In Cook’s books, there is always a catalyst — something that galvanizes the protagonist into action. In “Time Flies,” the catalyst is whether Melanie will attend her high school reunion with her best friend, BJ. It’s just after the separation, and not only is Melanie feeling unwanted, but she is also suffering from a new phobia: driving on a highway.
Claire did her homework when writing this book, and when Melanie talks about her passion — metalwork sculpture — it feels real. It also feels fascinating. I’d love to know what Cook did to sound so authentic. Did she actually attend metalworking classes?
Of course, Melanie decides to go to the reunion. She travels back to New England, where she grew up and where her estranged sister still lives. Before she leaves Atlanta, where she moved when her soon-to-be-former husband got a new job, she meets the owner of a local restaurant. He calls because the sculpture he purchased from Melanie sprang a leak during the dinner rush hour. She not only fixes the leak but manages to intrigue the owner.

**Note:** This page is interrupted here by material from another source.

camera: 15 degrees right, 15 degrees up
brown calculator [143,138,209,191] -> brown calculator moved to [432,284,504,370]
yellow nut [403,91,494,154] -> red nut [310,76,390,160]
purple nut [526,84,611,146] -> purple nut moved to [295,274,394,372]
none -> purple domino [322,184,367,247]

Then, to complicate matters, a former beau from high school (whom she can barely remember at first) emails her. They begin an online flirtation, and she grows excited about meeting him again at the reunion.
But before she can attend the reunion, she must face her phobias, talk to her sister, deal with the impending divorce, and re-live some wild times with her best friend.
It’s fun and games, but it’s also what Claire Cook excels at: delivering a message. And this message is spelled out in the title, “Time Flies.” What Melanie realizes by the end of the story (no spoilers) is that “Time flies. Time flies faster every year. Time flies whether you’re having fun or not, whether you’re living your life big or small, whether you surround yourself with fear or with laughter.”
Please note: This review is based on the final hardcover book provided by the publisher, Touchstone (a division of Simon & Schuster), for review purposes.